Given entries Start Marker
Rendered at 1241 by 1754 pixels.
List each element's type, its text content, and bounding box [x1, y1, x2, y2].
Given entries End Marker
Given entries Start Marker
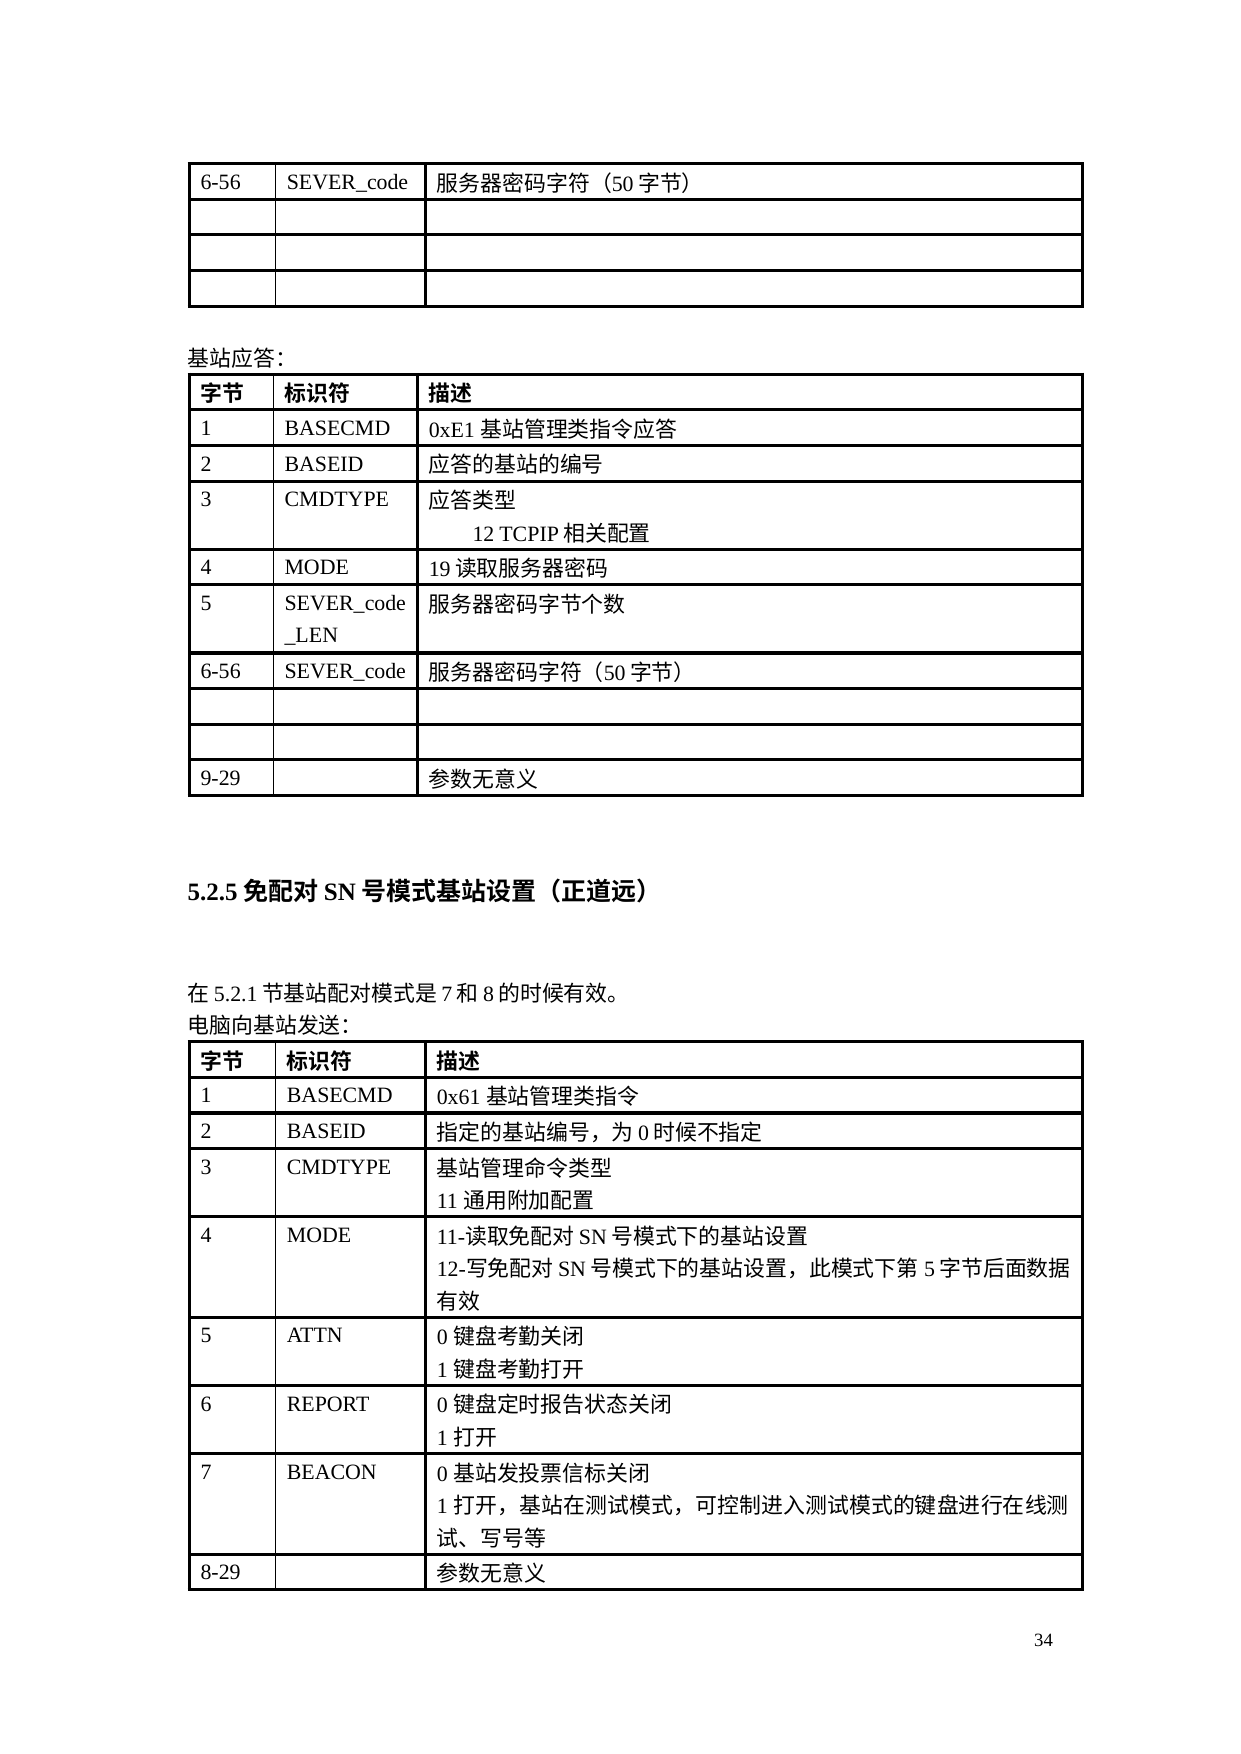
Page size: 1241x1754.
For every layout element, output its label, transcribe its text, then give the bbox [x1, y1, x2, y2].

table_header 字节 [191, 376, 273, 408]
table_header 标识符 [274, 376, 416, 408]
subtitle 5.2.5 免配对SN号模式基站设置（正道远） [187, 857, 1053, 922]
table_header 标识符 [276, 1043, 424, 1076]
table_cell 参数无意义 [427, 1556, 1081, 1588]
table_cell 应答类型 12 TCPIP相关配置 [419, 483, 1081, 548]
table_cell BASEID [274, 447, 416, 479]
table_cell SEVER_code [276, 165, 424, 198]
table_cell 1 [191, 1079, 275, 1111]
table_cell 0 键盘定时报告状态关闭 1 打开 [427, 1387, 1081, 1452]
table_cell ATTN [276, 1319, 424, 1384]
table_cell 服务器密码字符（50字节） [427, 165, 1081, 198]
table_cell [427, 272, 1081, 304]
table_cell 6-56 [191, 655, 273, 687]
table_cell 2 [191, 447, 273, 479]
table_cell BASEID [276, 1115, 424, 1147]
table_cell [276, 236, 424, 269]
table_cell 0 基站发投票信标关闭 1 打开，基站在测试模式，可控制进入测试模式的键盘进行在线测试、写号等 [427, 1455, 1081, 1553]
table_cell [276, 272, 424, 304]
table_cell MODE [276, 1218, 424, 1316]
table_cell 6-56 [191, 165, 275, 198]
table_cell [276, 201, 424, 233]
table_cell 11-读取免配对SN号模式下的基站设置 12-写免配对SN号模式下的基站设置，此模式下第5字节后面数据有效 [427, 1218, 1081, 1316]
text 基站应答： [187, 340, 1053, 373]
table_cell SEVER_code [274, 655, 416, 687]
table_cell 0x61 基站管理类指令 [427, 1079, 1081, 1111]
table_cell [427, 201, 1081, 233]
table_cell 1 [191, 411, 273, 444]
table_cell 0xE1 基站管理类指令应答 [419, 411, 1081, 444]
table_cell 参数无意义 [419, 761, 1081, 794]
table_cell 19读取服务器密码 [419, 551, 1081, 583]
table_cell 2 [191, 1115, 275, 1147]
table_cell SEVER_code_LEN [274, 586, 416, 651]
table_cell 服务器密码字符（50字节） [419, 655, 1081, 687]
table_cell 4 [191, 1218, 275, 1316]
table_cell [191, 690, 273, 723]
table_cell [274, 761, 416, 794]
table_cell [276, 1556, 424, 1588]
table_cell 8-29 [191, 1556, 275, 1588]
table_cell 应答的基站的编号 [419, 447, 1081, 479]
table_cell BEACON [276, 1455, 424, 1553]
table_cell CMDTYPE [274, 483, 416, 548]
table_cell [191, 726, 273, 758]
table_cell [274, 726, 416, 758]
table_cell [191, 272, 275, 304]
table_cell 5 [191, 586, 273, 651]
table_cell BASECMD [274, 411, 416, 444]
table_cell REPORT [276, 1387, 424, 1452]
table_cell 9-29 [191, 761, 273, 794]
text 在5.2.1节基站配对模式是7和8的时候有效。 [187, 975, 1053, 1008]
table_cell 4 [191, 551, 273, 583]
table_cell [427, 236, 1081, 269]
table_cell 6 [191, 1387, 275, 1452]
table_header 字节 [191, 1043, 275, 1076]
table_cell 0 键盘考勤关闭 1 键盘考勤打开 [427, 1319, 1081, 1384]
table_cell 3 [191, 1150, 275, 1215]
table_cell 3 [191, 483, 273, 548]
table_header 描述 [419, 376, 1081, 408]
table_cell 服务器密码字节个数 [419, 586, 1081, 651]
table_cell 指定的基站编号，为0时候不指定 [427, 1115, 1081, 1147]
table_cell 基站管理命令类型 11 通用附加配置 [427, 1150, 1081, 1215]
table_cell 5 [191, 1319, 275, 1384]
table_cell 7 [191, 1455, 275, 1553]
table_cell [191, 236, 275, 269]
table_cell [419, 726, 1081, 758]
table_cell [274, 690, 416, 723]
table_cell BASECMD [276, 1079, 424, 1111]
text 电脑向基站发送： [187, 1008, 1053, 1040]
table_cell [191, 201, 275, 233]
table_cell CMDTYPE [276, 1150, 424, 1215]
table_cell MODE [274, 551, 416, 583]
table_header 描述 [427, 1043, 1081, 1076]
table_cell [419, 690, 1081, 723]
Given entries End Marker
*To-do item*.
Which lines above run from the one containing "Rendered at 1241 by 1754 pixels." to the one containing "List each element's"? Give them again exactly, both ends included.

*Output for this exercise*.
Rendered at 1241 by 1754 pixels.
List each element's type, its text content, and bounding box [x1, y1, x2, y2].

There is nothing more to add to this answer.